Similar to the “Mediterranean diet”, the Dietary Approaches to Stop Hypertension (DASH) diet, which is based mainly on fruits, vegetables, and low-fat dairy, also proved to be quite effective (62). However, our data indicate that the consumption of low-fat dairy may not be an optimal strategy. Considering the unreliability of observational studies highlighting low-fat dairy and the existence of strong bias regarding the intake of saturated fat, the health effect of various dairy products should be carefully tested in controlled clinical studies. In any case, our findings indicate that citrus fruits, high-fat dairy (such as cheese) and tree nuts (walnuts) constitute the most promising components of a prevention diet.

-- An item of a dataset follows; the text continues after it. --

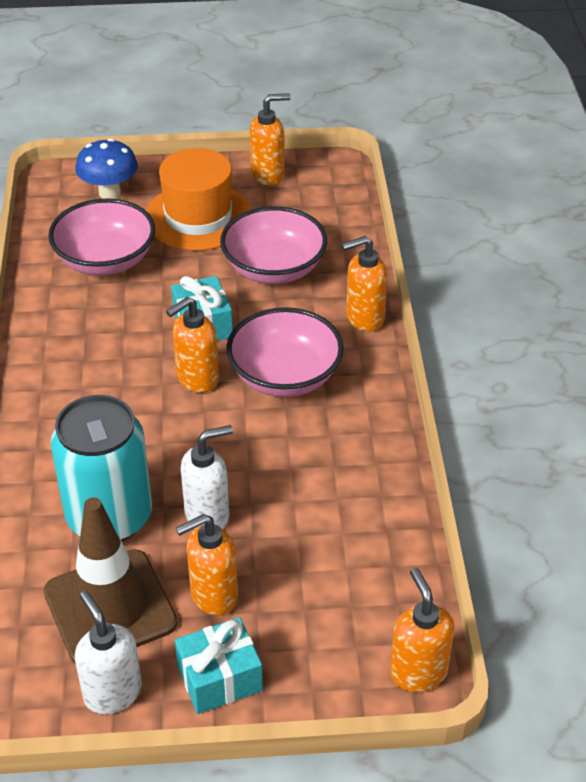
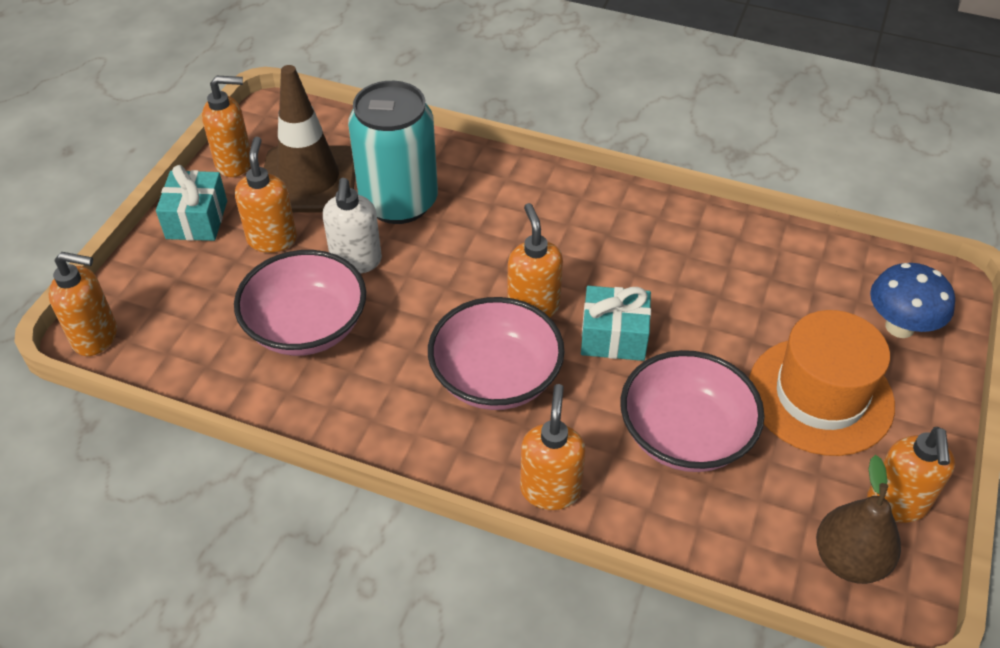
camera: 115 degrees right, 5 degrees up
pink bowl [48,198,155,275] -> pink bowl moved to [234,250,366,356]
white soap dispenser [75,591,142,714] -> orange soap dispenser [202,75,250,177]
none -> brown pear [816,455,901,584]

Among other potential triggers of CVDs, we should especially stress distilled beverages, which consistently correlate with CVD risk, in the absence of any relationship with health expenditure. The possible role of sunflower oil and onions is much less clear. Although sunflower oil consistently correlates with stroke mortality in the historical comparison and creates very productive regression models with some correlates of the actual CVD mortality, it is possible that both these food items mirror an environment that is deficient in some important factors correlating negatively with CVD risk.
A very important case is that of cereals because whole grain cereals are often propagated as CVD prevention. It is true that whole grain cereals are usually characterised by lower GI and FII values than refined cereals, and their benefits have been documented in numerous observational studies (63), but their consumption is also tied with a healthy lifestyle. All the available clinical trials have been of short duration and have produced inconsistent results indicating that the possible benefits are related to the substitution of refined cereals for whole grain cereals, and not because of whole grain cereals per se (64, 65). Our study cannot differentiate between refined and unrefined cereals, but both are highly concentrated sources of carbohydrates (~70–75% weight, ~80–90% energy) and cereals also make up ~50% of CA energy intake in general. To use an analogy with smoking, a switch from unfiltered to filtered cigarettes can reduce health risks, but this fact does not mean that filtered cigarettes should be propagated as part of a healthy lifestyle. In fact, even some unrefined cereals [such as the ‘whole-meal bread’ tested by Bao et al. (32)] have high glycaemic and insulin indices, and the values are often unpredictable. Therefore, in the light of the growing evidence pointing to the negative role of carbohydrates, and considering the lack of any association between saturated fat and CVDs, we are convinced that the current recommendations regarding diet and CVDs should be seriously reconsidered.